**INSTRUCTIONS FOR THE TASK**
Reproduce the text below on transcription factors and non-coding RNA word for word, from start to finish.
=== TEXT ===
Subunits: When multiple proteins form a complex and collectively exhibit functions, each constituent protein is called a subunit. The term subunit does not necessarily refer to one protein; as an example, a subunit of a ribosome is a complex of RNA and several dozen proteins.
Basal transcription factors: Proteins needed when RNA polymerase binds to a promoter (transelements). These factors bind to a particular sequence on the promoter, which recruits RNA polymerase to DNA, thereby initiating RNA synthesis.
TATA and CCAAT boxes: DNA sequences in eukaryotes that are necessary when basal transcription factors bind to DNA. TATA boxes have the sequence TATAAA, while CCAAT boxes have the sequence GGCCAATCT, and transcription factors that recognize one of the two boxes exist. Many other sequences also exist.
The Possible Existence of More Non-coding RNA in Eukaryotes
Until very recently, it had been commonly thought that only genes (rather than other regions) were transcribed from the genome DNA. This idea is correct for prokaryotes, since their genome DNA mostly consists of genes. Although one human cell contains approximately 1,000 times as much DNA as E. coli, humans have only five times as many genes as E. coli; genes represent only a small portion of genome DNA in humans. However, it was recently reported as a major revelation that most of the genome of eukaryotes is transcribed. According to a paper published in Science magazine in September 2005, a comprehensive analysis of transcription products in mice, in which the transcription origin of 4.5 million RNA molecules was investigated, showed that they were transcribed from 70 % of the entire DNA. It was surprising that so many RNA molecules were transcribed from DNA regions previously not thought to be genes; if this was the case in mice, it would also hold true for humans. This RNA is believed to be non-coding RNA functioning as expression regulation RNA.
=== DATA SHOWN ===
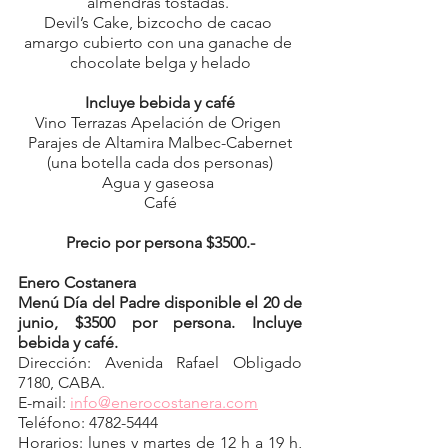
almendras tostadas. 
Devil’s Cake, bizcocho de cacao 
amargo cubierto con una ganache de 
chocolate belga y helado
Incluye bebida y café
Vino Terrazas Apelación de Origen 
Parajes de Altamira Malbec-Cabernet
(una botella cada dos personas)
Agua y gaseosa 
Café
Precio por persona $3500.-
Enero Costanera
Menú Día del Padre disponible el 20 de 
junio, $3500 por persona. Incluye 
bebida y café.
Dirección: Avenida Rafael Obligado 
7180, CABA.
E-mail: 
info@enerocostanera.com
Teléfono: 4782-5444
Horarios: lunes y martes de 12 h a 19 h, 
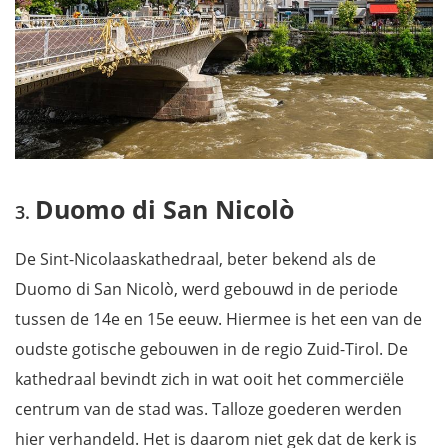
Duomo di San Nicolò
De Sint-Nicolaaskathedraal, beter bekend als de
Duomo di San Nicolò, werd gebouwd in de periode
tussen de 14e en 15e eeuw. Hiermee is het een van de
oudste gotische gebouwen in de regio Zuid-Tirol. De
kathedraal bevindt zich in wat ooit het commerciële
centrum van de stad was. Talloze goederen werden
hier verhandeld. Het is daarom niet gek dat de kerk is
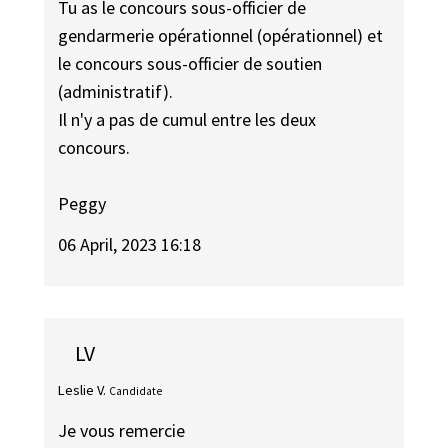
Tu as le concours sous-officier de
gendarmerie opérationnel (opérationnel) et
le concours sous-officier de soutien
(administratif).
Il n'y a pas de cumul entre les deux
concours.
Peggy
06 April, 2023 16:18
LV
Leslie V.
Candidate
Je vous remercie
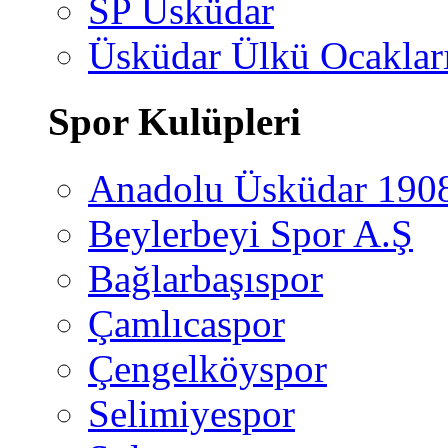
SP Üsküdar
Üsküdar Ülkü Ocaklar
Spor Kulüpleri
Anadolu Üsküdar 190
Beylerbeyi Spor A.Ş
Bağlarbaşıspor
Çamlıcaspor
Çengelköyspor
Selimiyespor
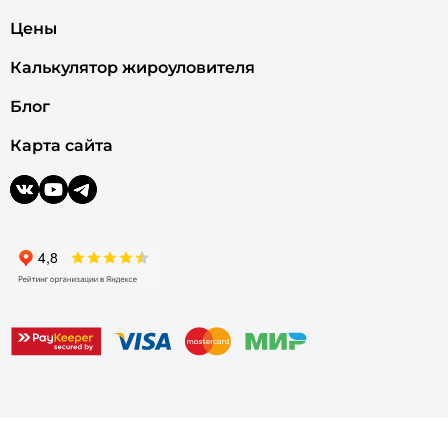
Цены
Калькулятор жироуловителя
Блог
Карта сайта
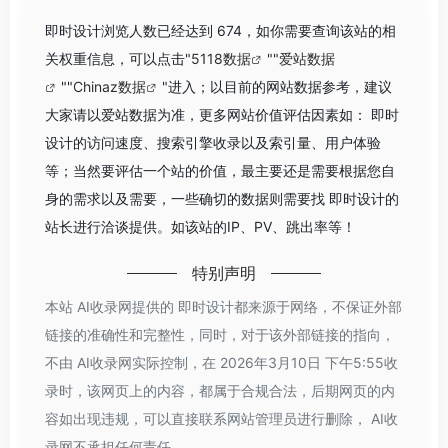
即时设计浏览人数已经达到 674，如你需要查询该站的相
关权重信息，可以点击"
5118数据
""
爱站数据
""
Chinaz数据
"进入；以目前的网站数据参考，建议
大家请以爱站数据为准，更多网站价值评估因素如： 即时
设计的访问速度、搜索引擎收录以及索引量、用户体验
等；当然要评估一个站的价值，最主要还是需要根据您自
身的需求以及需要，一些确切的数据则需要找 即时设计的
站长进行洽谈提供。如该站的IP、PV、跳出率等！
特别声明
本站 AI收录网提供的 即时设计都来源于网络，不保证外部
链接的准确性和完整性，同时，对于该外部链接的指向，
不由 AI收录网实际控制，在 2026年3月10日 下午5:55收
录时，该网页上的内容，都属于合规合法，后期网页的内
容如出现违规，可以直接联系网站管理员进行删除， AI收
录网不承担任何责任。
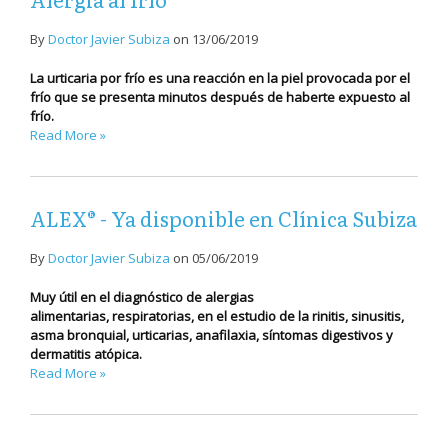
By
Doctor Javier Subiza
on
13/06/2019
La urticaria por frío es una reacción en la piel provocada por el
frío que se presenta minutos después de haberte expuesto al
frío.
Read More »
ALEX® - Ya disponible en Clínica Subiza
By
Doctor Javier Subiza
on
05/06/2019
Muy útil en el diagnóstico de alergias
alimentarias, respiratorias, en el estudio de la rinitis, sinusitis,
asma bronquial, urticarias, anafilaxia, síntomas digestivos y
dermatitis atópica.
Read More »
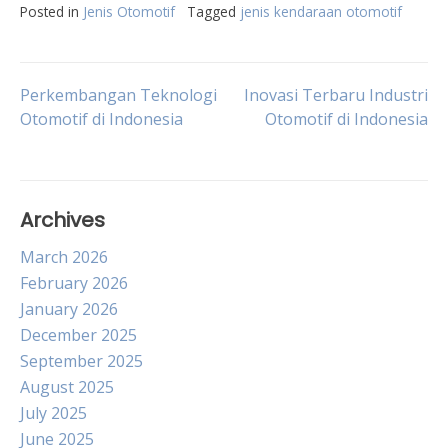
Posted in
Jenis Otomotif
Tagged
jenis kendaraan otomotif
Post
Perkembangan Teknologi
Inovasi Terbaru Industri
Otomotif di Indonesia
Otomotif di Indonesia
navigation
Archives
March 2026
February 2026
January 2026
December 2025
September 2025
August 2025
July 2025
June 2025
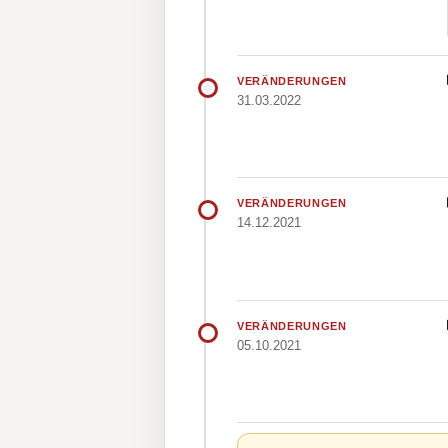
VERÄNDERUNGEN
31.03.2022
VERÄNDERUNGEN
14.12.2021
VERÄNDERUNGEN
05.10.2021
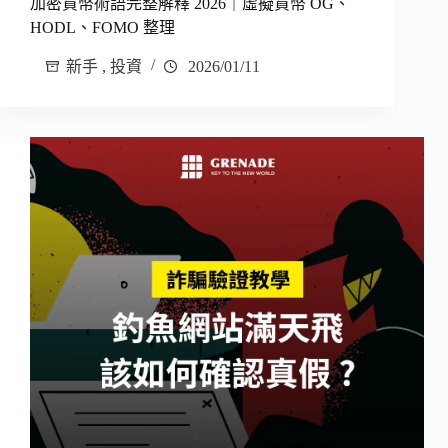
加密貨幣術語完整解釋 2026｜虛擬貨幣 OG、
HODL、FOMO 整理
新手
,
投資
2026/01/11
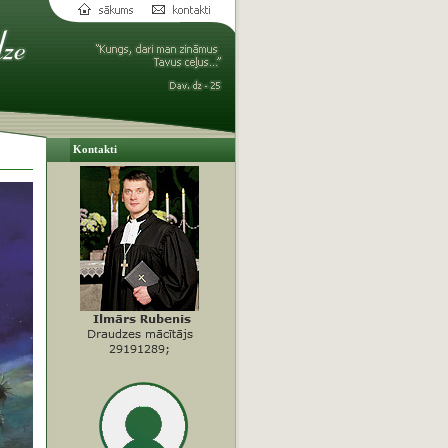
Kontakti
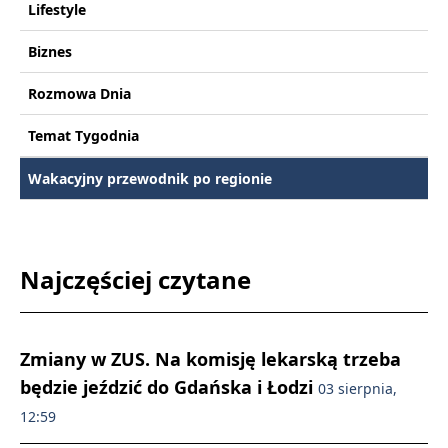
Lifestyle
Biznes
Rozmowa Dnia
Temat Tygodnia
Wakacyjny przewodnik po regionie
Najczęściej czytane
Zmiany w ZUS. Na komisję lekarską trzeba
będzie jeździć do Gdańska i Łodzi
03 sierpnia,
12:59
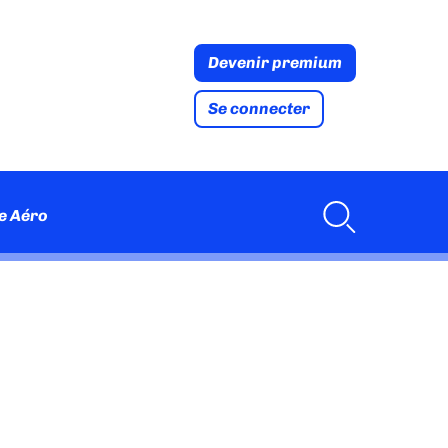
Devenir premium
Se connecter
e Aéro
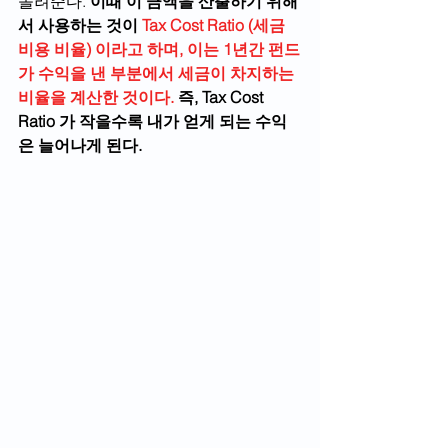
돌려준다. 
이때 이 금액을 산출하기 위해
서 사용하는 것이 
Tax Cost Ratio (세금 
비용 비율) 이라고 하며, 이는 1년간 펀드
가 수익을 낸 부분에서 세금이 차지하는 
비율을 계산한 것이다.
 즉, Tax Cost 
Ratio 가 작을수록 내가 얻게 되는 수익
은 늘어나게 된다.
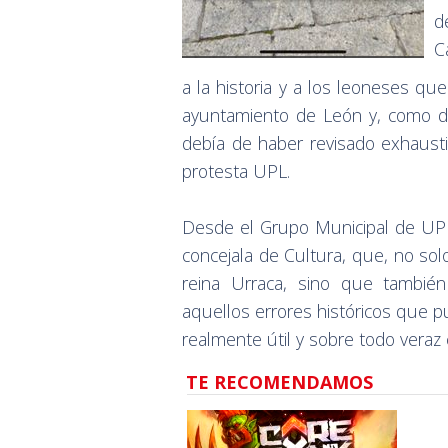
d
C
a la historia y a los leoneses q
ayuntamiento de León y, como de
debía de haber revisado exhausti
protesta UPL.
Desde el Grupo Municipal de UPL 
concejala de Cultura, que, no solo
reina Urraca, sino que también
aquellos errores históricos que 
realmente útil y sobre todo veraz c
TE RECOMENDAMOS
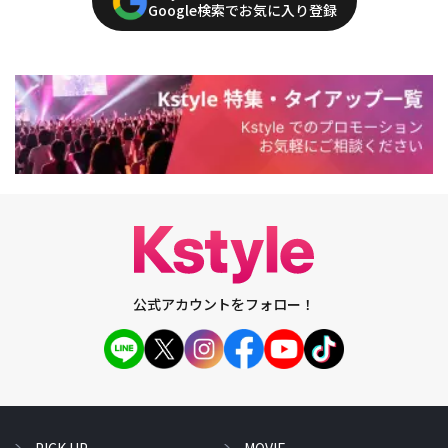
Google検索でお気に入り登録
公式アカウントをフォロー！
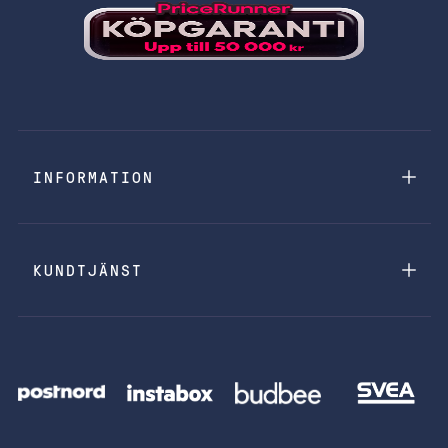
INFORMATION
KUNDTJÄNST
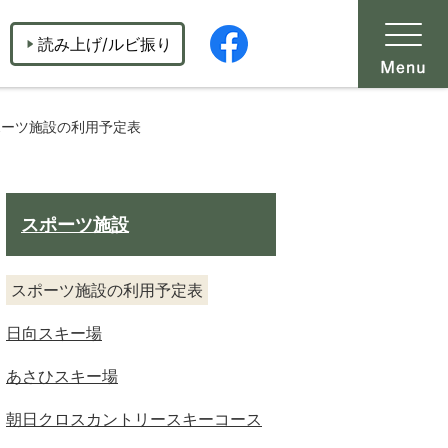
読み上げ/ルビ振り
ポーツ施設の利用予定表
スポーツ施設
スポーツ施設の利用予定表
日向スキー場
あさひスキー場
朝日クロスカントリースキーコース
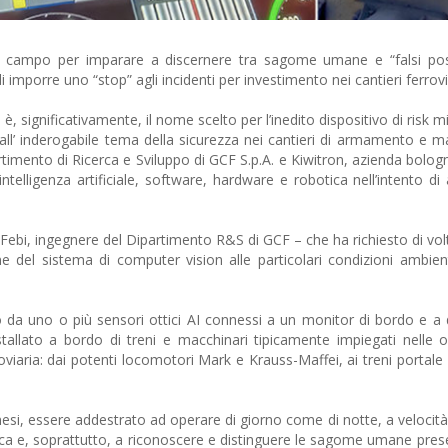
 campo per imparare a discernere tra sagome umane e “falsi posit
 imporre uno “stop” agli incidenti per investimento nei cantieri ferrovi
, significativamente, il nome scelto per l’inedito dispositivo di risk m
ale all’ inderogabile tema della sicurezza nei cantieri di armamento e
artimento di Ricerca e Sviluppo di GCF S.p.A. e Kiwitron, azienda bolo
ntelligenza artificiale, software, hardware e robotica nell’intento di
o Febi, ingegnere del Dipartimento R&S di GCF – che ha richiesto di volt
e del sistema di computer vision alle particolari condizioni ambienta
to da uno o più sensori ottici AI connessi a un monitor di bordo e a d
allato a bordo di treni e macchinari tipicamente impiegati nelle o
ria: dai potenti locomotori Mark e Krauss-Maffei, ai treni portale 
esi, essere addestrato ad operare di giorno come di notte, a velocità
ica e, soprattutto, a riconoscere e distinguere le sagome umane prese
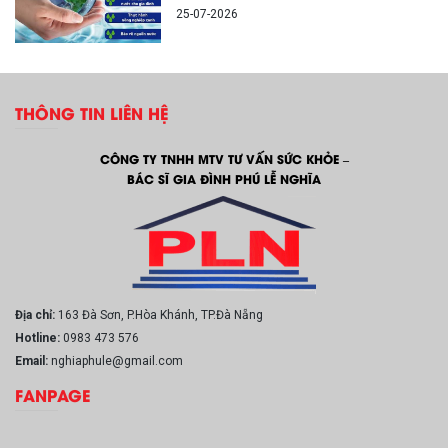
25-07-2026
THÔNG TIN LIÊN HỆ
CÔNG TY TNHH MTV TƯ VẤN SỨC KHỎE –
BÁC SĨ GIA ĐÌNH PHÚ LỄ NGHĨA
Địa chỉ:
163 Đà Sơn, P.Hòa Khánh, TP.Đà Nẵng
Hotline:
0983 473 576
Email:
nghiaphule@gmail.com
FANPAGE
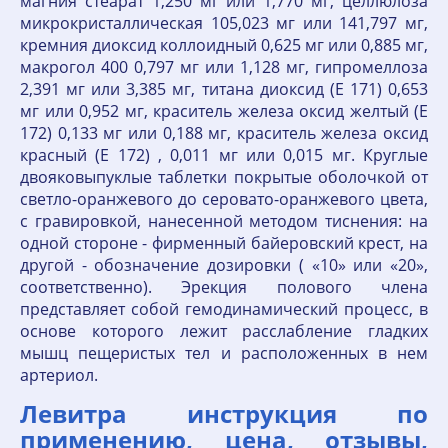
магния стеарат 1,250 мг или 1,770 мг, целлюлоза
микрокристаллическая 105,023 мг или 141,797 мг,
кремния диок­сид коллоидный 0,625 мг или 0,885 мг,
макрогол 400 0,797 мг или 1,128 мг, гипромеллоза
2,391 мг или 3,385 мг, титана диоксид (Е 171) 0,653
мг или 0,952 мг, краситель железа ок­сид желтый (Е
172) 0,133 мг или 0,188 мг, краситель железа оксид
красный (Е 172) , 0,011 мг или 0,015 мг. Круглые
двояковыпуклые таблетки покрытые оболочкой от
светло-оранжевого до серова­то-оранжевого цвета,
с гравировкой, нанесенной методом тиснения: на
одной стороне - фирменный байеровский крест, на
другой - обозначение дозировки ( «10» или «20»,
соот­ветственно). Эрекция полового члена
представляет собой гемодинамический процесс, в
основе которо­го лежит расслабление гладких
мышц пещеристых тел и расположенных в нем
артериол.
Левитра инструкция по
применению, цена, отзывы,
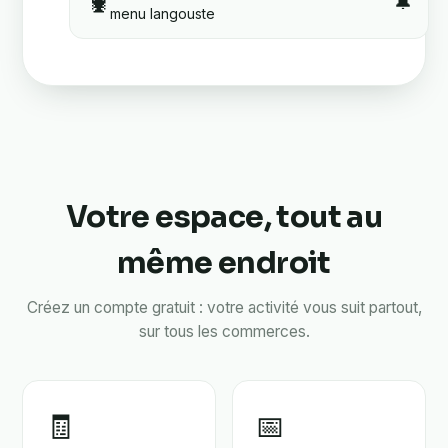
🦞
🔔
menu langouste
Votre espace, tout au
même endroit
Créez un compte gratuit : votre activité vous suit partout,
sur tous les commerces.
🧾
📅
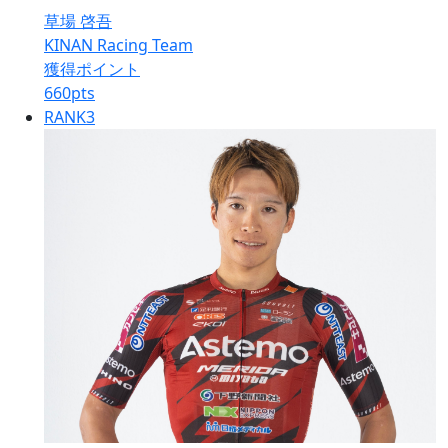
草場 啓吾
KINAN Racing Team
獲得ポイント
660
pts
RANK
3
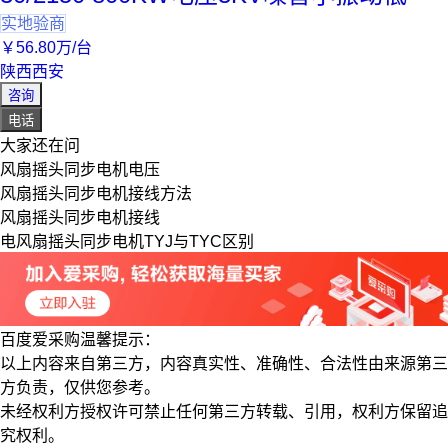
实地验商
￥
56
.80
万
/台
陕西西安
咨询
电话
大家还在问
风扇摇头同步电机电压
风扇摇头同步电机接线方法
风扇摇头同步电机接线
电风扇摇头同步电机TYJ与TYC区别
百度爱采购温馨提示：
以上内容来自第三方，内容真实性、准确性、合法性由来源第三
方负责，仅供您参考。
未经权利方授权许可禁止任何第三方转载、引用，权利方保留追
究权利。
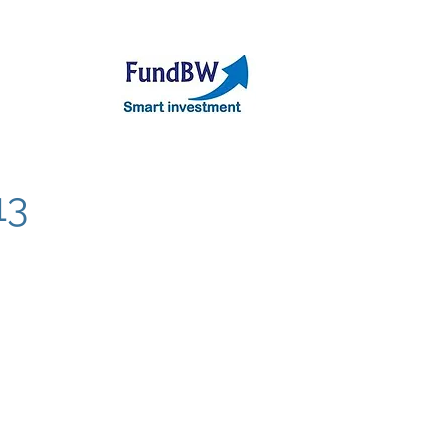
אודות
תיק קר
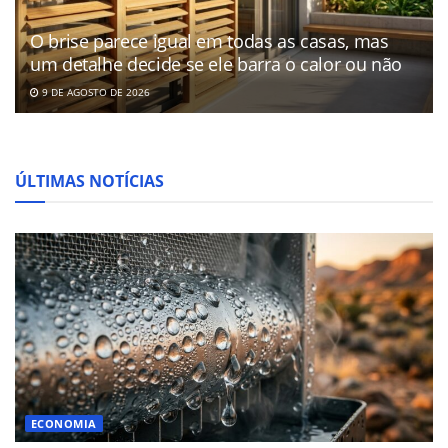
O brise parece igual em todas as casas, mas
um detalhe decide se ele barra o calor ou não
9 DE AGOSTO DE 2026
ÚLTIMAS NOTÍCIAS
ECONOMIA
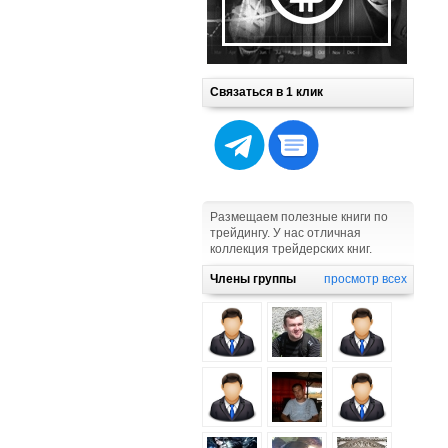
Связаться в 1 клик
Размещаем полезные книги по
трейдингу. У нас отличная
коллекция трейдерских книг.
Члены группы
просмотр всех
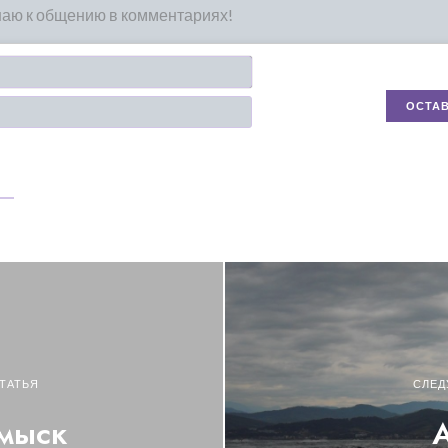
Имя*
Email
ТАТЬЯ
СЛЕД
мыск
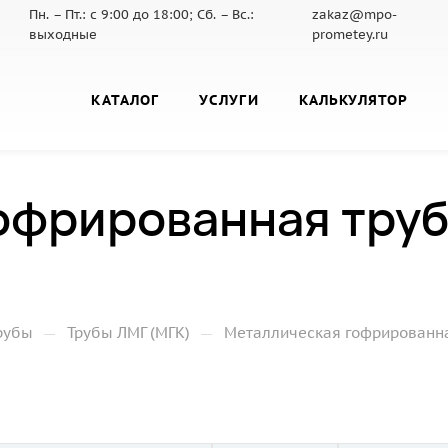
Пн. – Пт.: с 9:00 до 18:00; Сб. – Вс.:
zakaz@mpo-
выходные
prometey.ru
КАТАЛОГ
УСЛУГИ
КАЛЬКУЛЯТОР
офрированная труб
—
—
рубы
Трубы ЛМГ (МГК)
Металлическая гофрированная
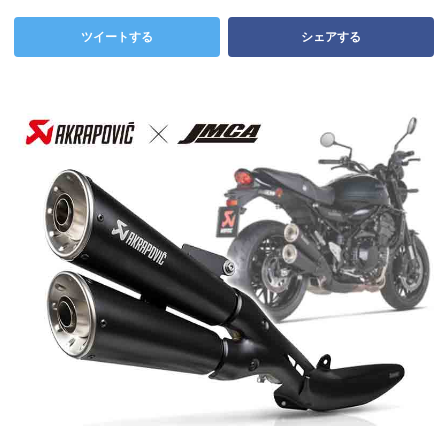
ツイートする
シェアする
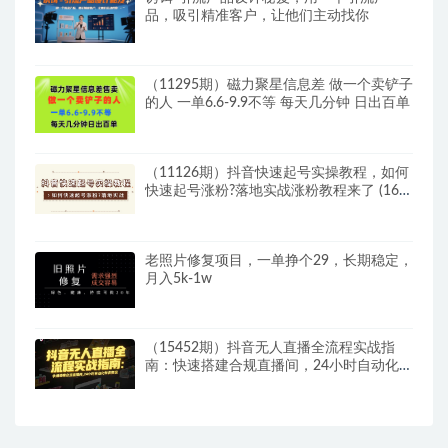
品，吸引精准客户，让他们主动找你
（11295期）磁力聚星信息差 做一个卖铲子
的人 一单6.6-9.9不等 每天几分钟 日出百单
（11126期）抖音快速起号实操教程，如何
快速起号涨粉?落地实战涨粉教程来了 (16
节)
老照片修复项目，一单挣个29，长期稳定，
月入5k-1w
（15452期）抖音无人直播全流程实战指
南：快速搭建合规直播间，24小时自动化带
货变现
===
**ANSWER FOR THE TASK**
Subunits: When multiple proteins form a complex and collectively exhibit functions, each constituent protein is called a subunit. The term subunit does not necessarily refer to one protein; as an example, a subunit of a ribosome is a complex of RNA and several dozen proteins.
Basal transcription factors: Proteins needed when RNA polymerase binds to a promoter (transelements). These factors bind to a particular sequence on the promoter, which recruits RNA polymerase to DNA, thereby initiating RNA synthesis.
TATA and CCAAT boxes: DNA sequences in eukaryotes that are necessary when basal transcription factors bind to DNA. TATA boxes have the sequence TATAAA, while CCAAT boxes have the sequence GGCCAATCT, and transcription factors that recognize one of the two boxes exist. Many other sequences also exist.
The Possible Existence of More Non-coding RNA in Eukaryotes
Until very recently, it had been commonly thought that only genes (rather than other regions) were transcribed from the genome DNA. This idea is correct for prokaryotes, since their genome DNA mostly consists of genes. Although one human cell contains approximately 1,000 times as much DNA as E. coli, humans have only five times as many genes as E. coli; genes represent only a small portion of genome DNA in humans. However, it was recently reported as a major revelation that most of the genome of eukaryotes is transcribed. According to a paper published in Science magazine in September 2005, a comprehensive analysis of transcription products in mice, in which the transcription origin of 4.5 million RNA molecules was investigated, showed that they were transcribed from 70 % of the entire DNA. It was surprising that so many RNA molecules were transcribed from DNA regions previously not thought to be genes; if this was the case in mice, it would also hold true for humans. This RNA is believed to be non-coding RNA functioning as expression regulation RNA.